* What the exercise asks *
Reproduce everything in the listing below from the line containing "common name: Scarlet-bugler" down to the end of the listing, including both of those lines. Leave the pictures out of your answer.

* Supplied material *

───

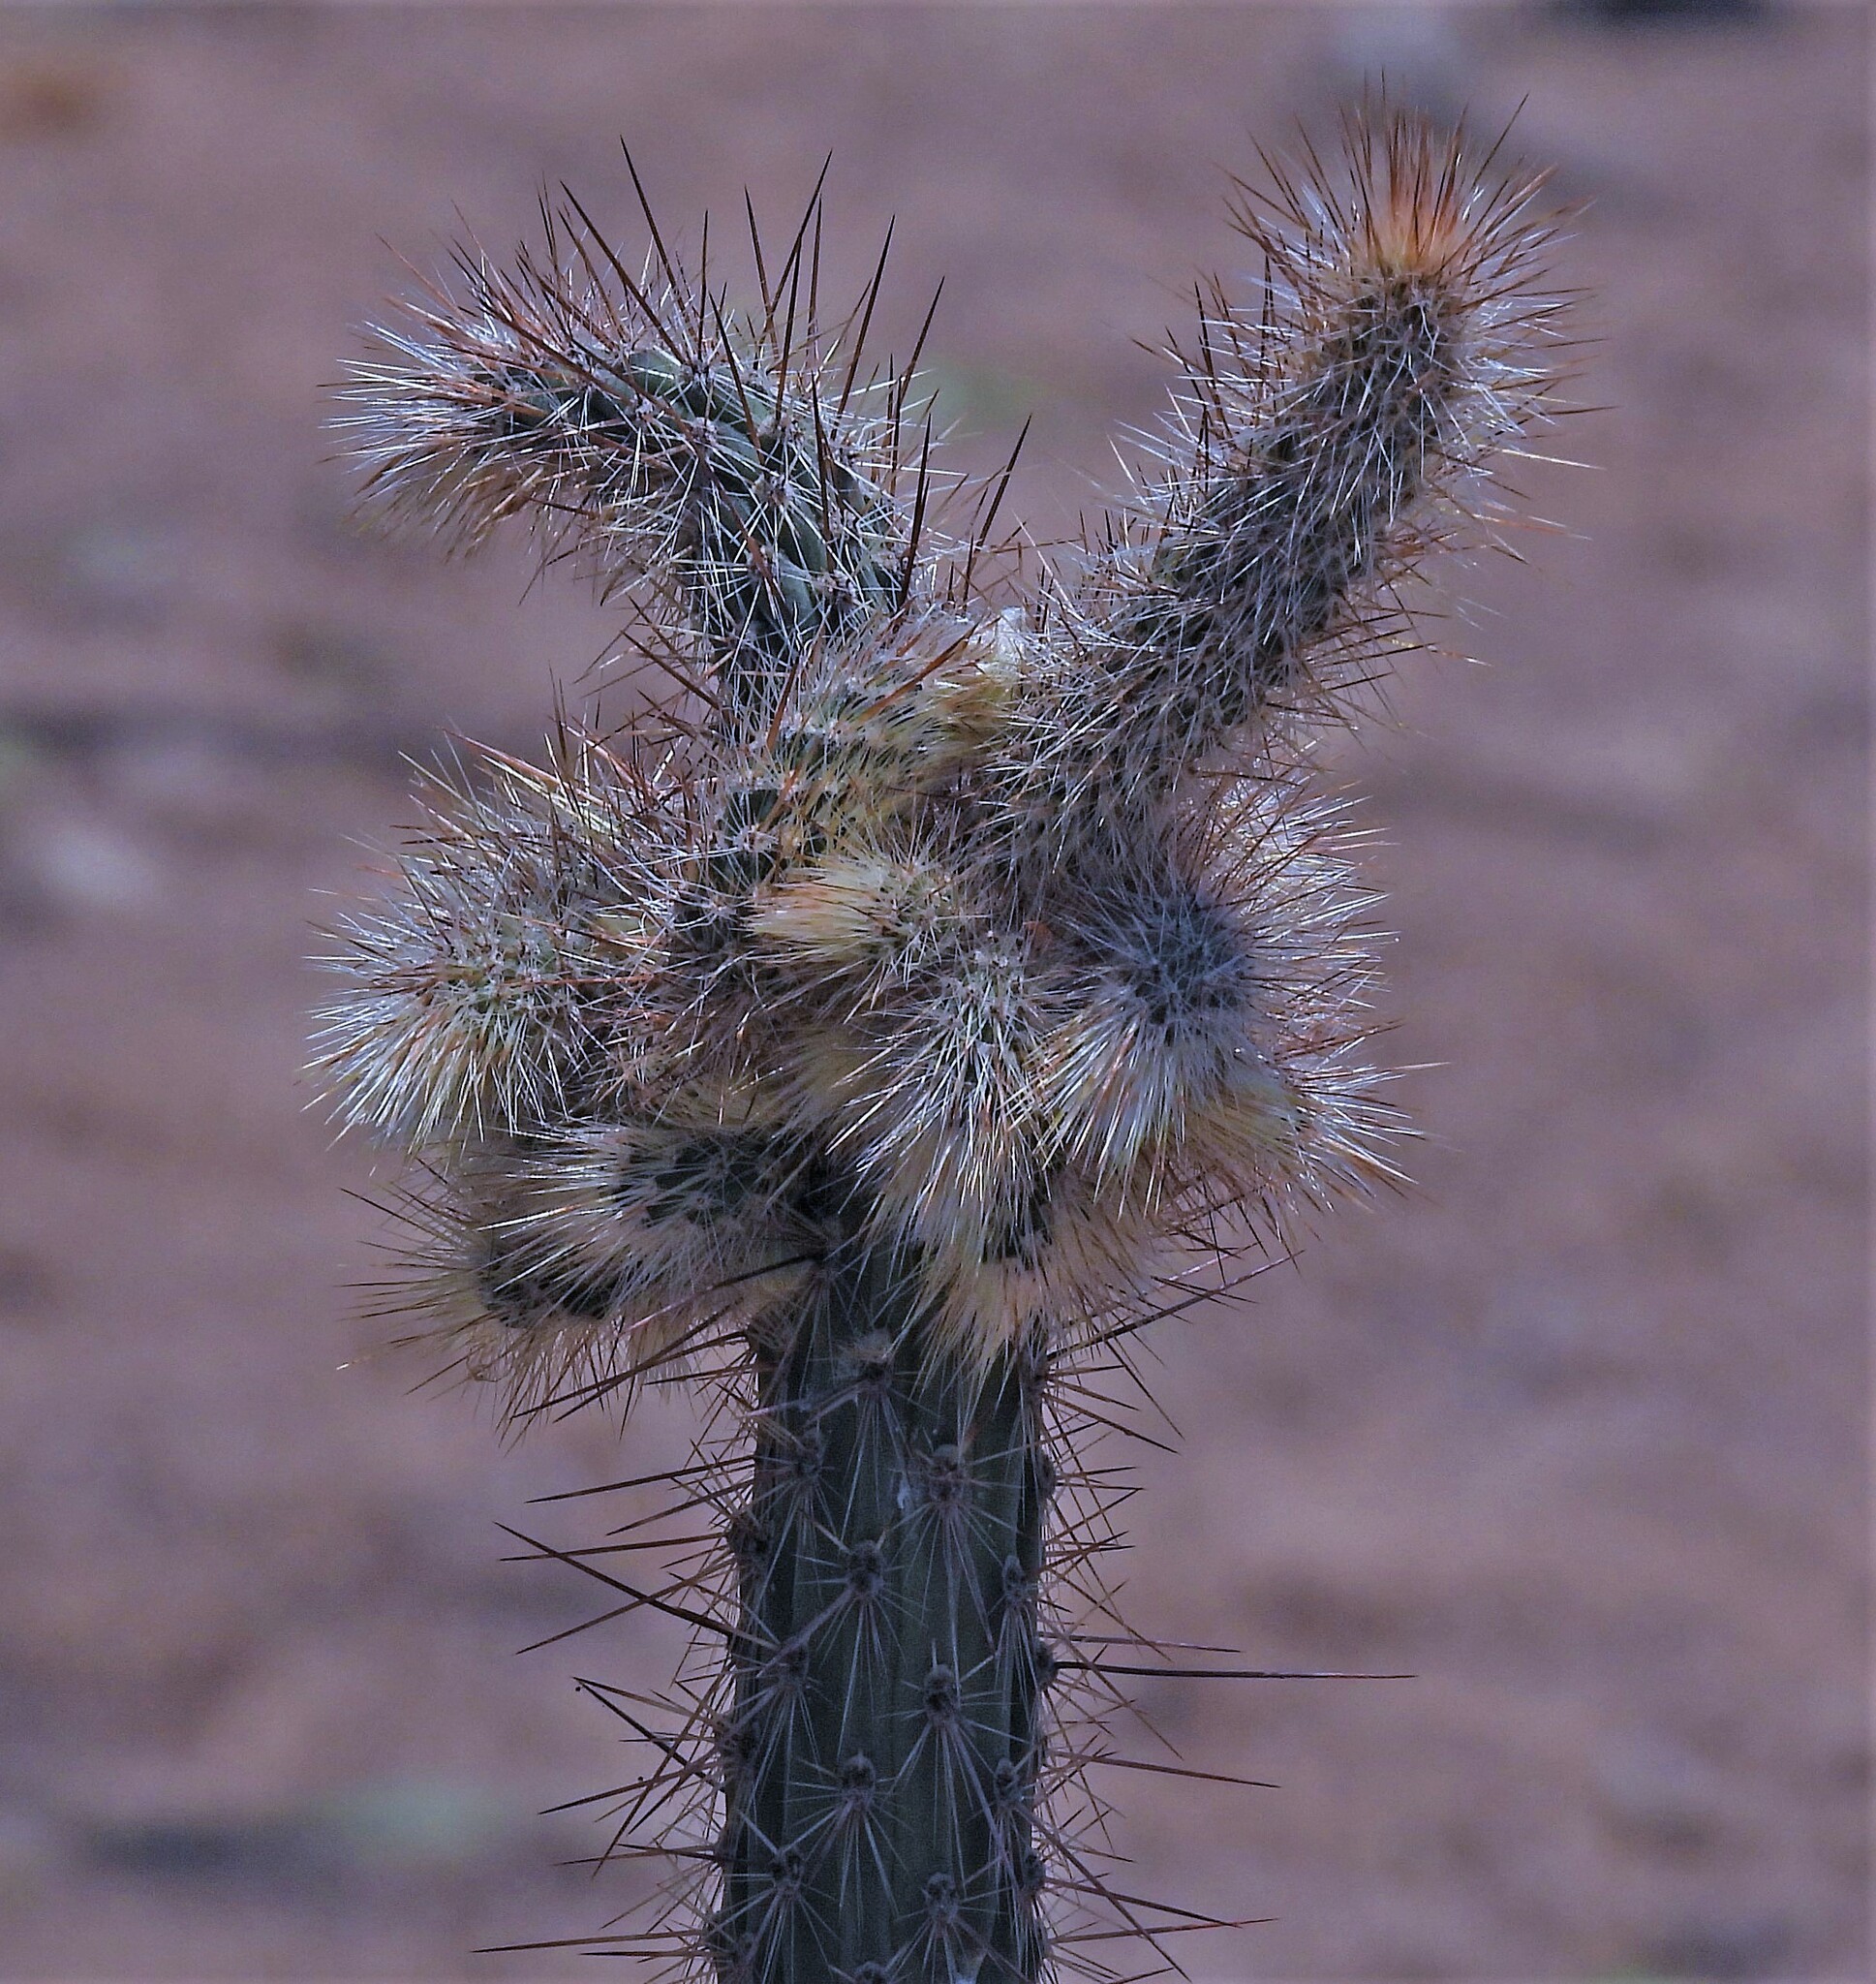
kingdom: Plantae
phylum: Tracheophyta
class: Magnoliopsida
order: Caryophyllales
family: Cactaceae
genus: Cleistocactus
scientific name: Cleistocactus baumannii
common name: Scarlet-bugler
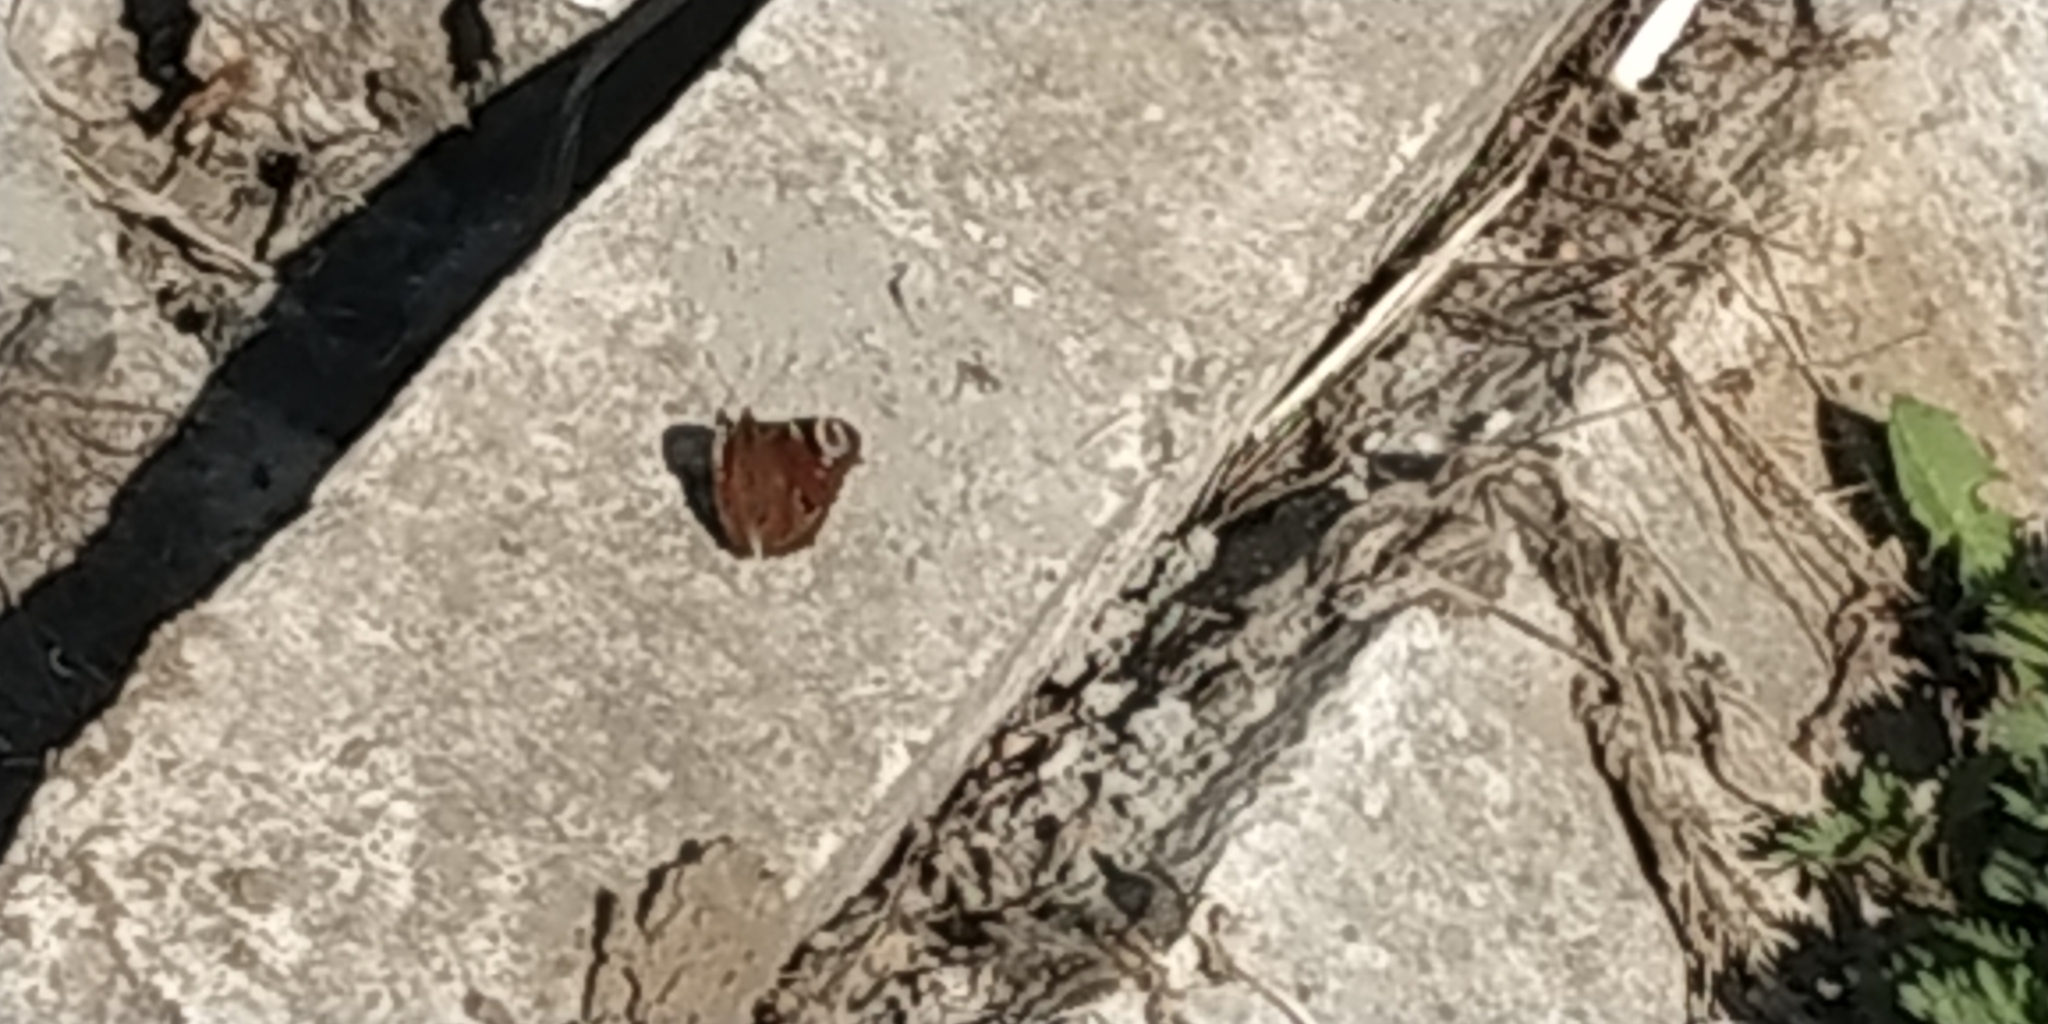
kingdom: Animalia
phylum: Arthropoda
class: Insecta
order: Lepidoptera
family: Nymphalidae
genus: Aglais
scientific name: Aglais io
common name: Peacock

───

* Problem solution *
common name: Scarlet-bugler
kingdom: Animalia
phylum: Arthropoda
class: Insecta
order: Lepidoptera
family: Nymphalidae
genus: Aglais
scientific name: Aglais io
common name: Peacock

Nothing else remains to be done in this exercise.